> [Given text]:
[Start of section]
VALLEJO – The Vallejo City Unified School District has expanded its visual and performing arts programing for the second year in a row thanks to receiving several million dollars in state funding from a 2022 state proposition.
The new funding means almost all district students can now take more art classes taught by credentialed art teachers.
In the past, high school students only had the option to take music, visual art, or media classes. Now they can also choose to take classes in dance and theater. Hogan Middle School used to only have a band class, but now offers visual art and theater classes too.
District elementary schools also have expanded their art education. Almost all elementary school students now receive instruction at least once a week in music, dance, theater, or visual arts from a credentialed arts teacher, according to VCUSD Director of Visual and Performing Arts James Orlando.
That’s different from how the arts had been taught before last school year, when elementary school teachers who were not necessarily trained in the arts taught a block of arts instruction, or the district hired teaching artists for short term contracts which generally lasted 10 weeks.
Orlando said he thinks having dedicated arts teachers in schools for the entire school year offers students more consistency.
“The teachers build relationships with the students and the community,” Orlando said. “And having them there year round means they can really go in depth.”
The new programming has been made possible due to California voters passing Proposition 28 in 2022, which allocated roughly a billion dollars a year in arts funding to public and charter California schools. Orlando said the district received about $1.5 million in arts funding during the 2023-24 school year and another $1.5 million last school year. The district expects to receive about the same amount this year.
After taking a year to plan how it would spend the money, VCUSD started hiring more arts teachers last school year. It’s now more than doubled its amount of arts teachers over two years. This year, the district has 22 arts teachers, and plans to hire one more. Of these 22 teachers, eight are funded entirely through Proposition 28 dollars and six are partially funded with these dollars.
The number of district schools supported by Proposition 28 arts funding has increased this year as well. While the district allocated these dollars to 10 district schools last year, this year the district allocated the funds to all eligible 17 schools.
The majority of district schools serving transitional kindergarten through eighth grade classes now have classes in multiple arts disciplines. Glen Cove Elementary has visual art, theater, and musical theater classes while Steffen Manor Elementary has music, dance and theater classes.
The only lower grade schools that haven’t hired arts teachers are Cave Language Academy and Vallejo Charter School. According to Orlando, the district is still trying to hire a Spanish and English speaking art teacher at Cave, which is a bilingual school. He said Vallejo Charter will be contracting with choir and visual arts programs but not hiring credentialed teachers directly.
The new programming has allowed Hogan Middle School art teacher Jill Faison to pursue her passion. Even though she has a background in arts education, Faison had been teaching English and history at Hogan for nine years because there was limited arts education funding.
[End of section]
> [Data extracts]:
[Start of section]
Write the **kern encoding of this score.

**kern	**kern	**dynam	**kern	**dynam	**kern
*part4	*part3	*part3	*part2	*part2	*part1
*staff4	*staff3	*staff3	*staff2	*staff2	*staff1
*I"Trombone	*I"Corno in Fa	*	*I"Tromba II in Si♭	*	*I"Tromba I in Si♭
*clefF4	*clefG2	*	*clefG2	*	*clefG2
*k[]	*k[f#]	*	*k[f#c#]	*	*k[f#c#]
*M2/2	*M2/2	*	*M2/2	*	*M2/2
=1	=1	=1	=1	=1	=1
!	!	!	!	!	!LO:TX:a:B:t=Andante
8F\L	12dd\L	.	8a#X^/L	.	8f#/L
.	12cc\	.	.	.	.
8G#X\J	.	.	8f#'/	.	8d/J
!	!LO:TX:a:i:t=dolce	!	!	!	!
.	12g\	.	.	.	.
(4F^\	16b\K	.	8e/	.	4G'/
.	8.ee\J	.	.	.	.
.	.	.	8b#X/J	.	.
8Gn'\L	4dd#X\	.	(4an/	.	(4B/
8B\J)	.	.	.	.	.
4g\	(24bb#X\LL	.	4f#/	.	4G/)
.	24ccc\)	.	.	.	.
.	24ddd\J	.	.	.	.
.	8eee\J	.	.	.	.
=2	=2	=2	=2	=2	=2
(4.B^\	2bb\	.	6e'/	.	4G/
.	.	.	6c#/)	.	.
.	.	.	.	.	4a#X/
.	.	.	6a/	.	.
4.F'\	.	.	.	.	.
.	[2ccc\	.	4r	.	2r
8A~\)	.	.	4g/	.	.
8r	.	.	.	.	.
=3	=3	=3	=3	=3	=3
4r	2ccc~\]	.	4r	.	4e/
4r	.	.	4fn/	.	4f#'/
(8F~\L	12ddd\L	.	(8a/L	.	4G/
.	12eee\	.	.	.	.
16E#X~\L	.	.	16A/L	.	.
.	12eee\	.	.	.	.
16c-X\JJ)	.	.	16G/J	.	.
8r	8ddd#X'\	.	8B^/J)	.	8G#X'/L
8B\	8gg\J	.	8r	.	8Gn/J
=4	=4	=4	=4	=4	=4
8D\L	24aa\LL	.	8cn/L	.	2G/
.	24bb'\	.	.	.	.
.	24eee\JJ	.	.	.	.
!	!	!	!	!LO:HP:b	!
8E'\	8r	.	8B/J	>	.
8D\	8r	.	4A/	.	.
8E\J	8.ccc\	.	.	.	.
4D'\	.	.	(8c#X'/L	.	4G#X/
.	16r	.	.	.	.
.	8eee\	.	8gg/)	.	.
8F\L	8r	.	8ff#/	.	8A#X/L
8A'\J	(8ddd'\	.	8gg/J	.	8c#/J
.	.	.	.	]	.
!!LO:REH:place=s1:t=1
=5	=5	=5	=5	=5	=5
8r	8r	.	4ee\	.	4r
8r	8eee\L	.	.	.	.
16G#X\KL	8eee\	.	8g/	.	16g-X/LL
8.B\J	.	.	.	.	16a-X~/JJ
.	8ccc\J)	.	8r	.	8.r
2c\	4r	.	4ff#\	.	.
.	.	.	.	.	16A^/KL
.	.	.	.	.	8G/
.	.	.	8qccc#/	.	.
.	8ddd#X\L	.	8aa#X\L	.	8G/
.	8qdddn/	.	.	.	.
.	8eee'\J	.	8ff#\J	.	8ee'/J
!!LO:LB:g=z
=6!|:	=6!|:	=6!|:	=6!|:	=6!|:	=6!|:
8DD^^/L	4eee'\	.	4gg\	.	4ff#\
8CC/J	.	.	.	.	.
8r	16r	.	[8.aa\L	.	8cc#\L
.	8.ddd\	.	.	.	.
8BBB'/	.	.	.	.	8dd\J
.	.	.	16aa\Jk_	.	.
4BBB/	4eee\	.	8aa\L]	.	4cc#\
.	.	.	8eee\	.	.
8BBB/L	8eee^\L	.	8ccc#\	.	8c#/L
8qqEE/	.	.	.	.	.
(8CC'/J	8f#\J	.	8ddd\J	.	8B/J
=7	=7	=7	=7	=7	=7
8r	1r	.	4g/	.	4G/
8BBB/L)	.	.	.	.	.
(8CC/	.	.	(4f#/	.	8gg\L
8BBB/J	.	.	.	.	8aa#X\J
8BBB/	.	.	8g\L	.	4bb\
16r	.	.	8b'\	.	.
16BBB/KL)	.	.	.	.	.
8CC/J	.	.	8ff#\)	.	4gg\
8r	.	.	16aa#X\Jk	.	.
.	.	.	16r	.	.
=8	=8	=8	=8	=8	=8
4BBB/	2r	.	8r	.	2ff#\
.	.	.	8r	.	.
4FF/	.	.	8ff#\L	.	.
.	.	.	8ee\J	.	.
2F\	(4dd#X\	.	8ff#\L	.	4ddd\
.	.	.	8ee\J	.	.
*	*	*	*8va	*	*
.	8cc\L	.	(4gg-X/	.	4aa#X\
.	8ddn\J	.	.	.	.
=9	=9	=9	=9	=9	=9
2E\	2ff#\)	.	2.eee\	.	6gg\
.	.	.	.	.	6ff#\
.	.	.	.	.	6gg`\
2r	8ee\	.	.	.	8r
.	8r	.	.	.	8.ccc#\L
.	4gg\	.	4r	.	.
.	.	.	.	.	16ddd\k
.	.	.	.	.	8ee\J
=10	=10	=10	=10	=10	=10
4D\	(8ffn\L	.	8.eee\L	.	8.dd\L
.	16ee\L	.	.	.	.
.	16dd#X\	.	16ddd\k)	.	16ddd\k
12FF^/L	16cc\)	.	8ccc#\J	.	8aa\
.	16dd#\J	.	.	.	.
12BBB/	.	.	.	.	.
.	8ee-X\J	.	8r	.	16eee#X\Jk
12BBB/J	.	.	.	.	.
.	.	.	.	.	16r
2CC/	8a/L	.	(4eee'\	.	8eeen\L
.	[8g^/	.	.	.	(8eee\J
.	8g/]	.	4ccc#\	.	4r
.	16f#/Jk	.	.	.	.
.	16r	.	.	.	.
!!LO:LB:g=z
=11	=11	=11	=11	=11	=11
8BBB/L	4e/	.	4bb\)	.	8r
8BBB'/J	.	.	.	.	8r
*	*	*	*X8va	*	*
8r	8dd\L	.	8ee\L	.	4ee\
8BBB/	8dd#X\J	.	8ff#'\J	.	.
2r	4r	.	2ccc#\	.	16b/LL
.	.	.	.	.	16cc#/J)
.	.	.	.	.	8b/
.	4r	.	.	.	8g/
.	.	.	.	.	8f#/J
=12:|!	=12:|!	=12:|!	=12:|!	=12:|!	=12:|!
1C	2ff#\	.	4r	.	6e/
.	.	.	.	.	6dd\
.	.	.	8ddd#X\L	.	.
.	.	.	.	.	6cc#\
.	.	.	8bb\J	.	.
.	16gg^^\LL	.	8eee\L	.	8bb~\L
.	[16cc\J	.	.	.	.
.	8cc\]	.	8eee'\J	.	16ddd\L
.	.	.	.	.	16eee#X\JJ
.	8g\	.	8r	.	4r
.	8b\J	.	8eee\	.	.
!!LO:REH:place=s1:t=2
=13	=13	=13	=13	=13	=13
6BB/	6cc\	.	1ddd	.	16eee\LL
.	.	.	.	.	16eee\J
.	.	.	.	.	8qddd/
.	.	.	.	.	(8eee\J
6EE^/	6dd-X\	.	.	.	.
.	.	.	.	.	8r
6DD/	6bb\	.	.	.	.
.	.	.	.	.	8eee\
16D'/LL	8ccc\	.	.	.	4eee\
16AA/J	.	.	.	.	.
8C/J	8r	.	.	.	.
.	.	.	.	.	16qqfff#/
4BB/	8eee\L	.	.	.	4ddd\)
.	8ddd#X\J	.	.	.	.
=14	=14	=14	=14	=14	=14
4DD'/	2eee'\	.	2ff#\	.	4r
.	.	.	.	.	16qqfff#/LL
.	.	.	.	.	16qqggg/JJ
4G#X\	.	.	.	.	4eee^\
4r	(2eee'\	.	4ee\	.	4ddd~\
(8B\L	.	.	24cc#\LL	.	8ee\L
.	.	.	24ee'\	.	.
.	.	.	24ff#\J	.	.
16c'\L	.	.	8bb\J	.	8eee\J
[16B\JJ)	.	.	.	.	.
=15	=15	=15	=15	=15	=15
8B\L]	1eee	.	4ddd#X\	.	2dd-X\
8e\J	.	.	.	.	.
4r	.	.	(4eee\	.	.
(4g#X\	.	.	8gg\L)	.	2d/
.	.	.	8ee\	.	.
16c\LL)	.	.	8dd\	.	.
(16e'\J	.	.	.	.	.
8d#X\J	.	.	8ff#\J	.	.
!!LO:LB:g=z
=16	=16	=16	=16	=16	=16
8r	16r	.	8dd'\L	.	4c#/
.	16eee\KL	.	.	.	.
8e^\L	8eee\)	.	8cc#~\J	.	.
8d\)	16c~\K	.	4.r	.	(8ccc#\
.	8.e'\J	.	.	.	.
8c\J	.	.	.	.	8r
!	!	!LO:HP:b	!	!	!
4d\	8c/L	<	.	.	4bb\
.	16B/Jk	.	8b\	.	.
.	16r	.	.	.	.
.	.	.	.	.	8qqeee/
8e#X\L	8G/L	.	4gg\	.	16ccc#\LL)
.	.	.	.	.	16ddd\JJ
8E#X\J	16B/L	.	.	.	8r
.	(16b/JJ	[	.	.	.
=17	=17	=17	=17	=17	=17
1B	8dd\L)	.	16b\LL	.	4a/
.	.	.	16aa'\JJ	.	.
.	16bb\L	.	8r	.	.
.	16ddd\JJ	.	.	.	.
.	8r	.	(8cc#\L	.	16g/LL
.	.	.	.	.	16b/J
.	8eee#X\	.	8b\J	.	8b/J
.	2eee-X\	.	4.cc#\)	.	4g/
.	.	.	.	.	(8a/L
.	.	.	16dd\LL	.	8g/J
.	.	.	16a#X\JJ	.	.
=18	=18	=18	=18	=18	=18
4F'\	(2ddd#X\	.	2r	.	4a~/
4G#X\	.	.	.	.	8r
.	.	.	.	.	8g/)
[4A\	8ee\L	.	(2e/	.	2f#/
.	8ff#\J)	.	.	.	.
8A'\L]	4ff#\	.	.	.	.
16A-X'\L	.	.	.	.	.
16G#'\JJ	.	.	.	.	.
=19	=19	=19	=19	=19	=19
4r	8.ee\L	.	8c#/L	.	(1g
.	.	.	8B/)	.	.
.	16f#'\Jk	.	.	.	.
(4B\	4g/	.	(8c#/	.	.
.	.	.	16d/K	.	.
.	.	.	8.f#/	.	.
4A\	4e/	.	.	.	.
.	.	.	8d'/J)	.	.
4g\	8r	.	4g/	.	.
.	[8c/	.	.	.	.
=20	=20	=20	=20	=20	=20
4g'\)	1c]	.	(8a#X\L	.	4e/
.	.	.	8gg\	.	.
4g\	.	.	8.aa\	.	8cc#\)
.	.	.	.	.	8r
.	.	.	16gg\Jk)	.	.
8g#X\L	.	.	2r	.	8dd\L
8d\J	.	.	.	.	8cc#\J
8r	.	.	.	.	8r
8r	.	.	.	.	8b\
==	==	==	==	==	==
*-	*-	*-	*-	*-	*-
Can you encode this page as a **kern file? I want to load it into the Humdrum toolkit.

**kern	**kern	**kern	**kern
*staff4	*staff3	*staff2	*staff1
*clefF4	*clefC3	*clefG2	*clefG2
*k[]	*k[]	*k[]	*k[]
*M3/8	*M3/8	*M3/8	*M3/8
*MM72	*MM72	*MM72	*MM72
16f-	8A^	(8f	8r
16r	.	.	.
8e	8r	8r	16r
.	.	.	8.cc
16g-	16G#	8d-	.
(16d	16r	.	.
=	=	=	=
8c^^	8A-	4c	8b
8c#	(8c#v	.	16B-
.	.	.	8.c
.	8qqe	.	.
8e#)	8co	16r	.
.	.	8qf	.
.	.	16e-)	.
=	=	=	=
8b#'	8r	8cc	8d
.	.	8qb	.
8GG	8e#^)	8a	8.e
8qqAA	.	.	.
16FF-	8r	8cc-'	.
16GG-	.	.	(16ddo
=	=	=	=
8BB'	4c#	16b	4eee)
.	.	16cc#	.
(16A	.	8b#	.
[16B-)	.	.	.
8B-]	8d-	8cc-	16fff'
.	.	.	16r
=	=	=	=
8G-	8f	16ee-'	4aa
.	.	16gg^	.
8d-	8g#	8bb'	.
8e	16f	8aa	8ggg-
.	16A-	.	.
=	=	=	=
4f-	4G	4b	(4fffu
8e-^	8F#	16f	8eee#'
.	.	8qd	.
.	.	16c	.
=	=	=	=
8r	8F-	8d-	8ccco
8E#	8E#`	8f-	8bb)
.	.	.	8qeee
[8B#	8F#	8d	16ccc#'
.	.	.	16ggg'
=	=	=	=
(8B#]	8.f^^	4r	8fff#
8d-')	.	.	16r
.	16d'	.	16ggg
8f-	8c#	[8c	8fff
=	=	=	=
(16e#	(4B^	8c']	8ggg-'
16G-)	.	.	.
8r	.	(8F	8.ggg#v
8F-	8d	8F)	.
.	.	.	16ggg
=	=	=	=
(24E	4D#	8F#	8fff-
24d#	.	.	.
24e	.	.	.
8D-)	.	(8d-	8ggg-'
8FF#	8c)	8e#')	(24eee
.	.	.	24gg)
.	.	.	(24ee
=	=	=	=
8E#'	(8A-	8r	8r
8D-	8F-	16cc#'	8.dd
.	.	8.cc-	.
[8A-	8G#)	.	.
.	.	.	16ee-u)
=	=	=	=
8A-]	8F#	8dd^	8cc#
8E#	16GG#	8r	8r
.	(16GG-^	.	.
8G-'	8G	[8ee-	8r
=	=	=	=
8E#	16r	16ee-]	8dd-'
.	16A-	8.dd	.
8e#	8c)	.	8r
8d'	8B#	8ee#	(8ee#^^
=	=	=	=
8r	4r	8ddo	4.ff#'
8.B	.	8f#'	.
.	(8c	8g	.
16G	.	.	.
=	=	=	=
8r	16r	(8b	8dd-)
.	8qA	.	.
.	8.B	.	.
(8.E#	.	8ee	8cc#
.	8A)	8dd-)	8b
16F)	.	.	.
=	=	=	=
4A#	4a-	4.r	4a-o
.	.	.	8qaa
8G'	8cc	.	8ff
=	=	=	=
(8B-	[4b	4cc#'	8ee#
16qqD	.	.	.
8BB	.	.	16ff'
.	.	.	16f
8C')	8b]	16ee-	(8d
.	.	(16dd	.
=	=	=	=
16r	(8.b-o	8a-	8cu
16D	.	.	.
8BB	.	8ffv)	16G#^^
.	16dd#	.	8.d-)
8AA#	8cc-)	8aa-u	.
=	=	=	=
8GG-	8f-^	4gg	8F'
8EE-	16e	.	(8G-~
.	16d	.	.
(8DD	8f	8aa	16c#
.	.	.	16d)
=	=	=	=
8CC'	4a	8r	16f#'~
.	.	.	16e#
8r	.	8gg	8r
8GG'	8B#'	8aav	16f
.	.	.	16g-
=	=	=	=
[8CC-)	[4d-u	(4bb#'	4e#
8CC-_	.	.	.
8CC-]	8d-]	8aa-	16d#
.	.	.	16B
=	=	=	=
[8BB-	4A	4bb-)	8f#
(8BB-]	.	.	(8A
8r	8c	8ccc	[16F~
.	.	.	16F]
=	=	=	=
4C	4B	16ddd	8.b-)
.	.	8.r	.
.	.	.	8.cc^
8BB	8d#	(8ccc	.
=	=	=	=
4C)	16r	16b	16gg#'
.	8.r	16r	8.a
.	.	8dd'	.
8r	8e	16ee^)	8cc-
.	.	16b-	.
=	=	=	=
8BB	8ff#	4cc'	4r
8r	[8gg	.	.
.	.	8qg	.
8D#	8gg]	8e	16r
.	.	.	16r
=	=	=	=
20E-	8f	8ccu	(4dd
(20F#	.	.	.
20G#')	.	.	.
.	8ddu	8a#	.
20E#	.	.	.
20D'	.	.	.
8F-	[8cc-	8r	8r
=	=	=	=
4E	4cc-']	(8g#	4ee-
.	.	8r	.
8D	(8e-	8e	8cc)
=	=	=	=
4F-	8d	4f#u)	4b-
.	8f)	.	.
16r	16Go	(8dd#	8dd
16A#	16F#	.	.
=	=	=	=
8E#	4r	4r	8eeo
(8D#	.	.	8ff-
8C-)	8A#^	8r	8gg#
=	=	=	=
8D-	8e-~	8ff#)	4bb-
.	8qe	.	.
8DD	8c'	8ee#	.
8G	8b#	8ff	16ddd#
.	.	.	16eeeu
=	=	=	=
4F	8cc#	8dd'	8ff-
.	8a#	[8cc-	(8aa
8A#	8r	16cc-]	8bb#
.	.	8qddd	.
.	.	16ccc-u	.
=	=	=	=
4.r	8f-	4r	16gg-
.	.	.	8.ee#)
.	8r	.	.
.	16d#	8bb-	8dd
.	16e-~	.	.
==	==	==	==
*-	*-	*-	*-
[End of section]
> [Exercise goal]: Continue the article about Vallejo's expanded school arts programs from where it stops, picking up after the sentence about Jill Faison teaching English and history at Hogan.

> [Result of this exercise]:
“The fact that it never could happen was very frustrating and made me sad,” Faison said. “Knowing our student population I could see clearly that it would be very beneficial.”When, in the spring of 2023, her principal told her that the school had funding to finally add an arts class, Faison said it was “like a dream come true.”
Orlando said he is excited about the Proposition 28 funding, and sees it as “an opportunity for us to put the arts back into our school in a meaningful way.” He said he thinks arts can help students with confidence.
“Art education can be a great equalizer,” Orlando said. “Not every student is great at everything but by having different opportunities for students to be successful at school creates a wonderful rich experience.”
Orlando also said that arts education is good for students’ cognitive development, and can help them excel in other subjects, as there’s data showing it develops different areas of the brain. One study from the National Library of Medicine suggests that music helps students’ verbal memory, second language pronunciation, and reading.
Faison said that last year students in her class surprised themselves, as students with very little exposure to art ended up making artworks that far exceeded what they had thought they were capable of making at the start of the school year.
“It creates a tremendous boost of confidence that literally spills over to other classes,” Faison said. “I know this for a fact from talking to my colleagues that experiencing positive things in the art room translates, and they’re a little more willing to take a risk in another subject.”
Faison also thinks art classes are good for students’ social emotional development, as they can express themselves, and “feel seen, heard, and validated.” Having experience in teaching multiple subjects, Faison said that state mandated education standards made her other classes “very mapped out” and “just short of being scripted.” But art education allows her more flexibility to create lesson plans and her students to have more time doing self directed activities.
“The art curriculum is really about them,” Faison said. “There are requirements but they get to decide how to meet them.”
The less rigid environment allows her to walk around the room as students are working, and check in with them about how they’re feeling, which helps create a calm environment, Faison said.
“A lot of students told me at the end of last year,” Faison said. “I look forward to art class because it is so peaceful.”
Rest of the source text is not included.